Here are five key points.
1. Sports medicine physicians must understand the magnitude of the issue,
Dr. Mandelbaum advised in the Medscape article.
CBS News
reports that more Americans died from opioid-related overdoses in 2016 than the
entirety of the Vietnam War.
Dr. Mandelbaum suggested addiction be treated as a medical diagnosis to
gain access to covered addiction treatment.

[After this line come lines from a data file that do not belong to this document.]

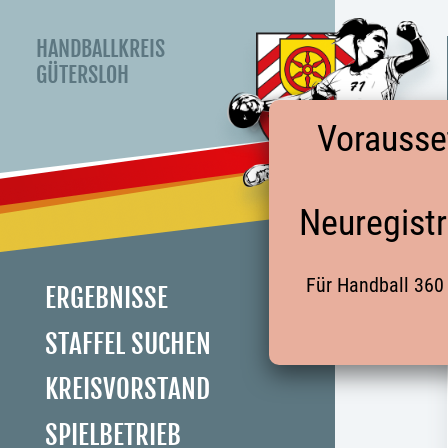
HANDBALLKREIS
GÜTERSLOH
Vorausse
Neuregistr
Für Handball 360 
ERGEBNISSE
STAFFEL SUCHEN
KREISVORSTAND
SPIELBETRIEB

2. Exercise, in combination with behavioral modification and addiction
medications such as methadone, can be a powerful prescription for patients
suffering from addiction, Dr. Mandelbaum said. He has found it essential
to develop relationships with rehabilitation programs to which he can
refer patients.
3. Dr. Mandelbaum stressed the importance of identifying high-risk patients
and focusing on non-opioid pain management therapies. Only when icing,
compression and sometimes electrical stimulation fail does he prescribe
the synthetic opioid tramadol.
4. When patients ask for opioids, Dr. Mandelbaum informs them he is effective
at pain management and his surgical technique aims to avoid causing pain
in the first place.
5. Success in pain management requires careful monitoring. "I ask
patients to score their pain on a one-10 visual analogue scale. Not only
does this help me analyze the situation of an individual patient, but
it allows me to evaluate my success across my practice by averaging the
scores of dozens of patients. And by participating in the Arthrex Surgical
Outcomes System, I can compare my results with those of other physicians,"
Dr. Mandelbaum wrote in the Medscape article.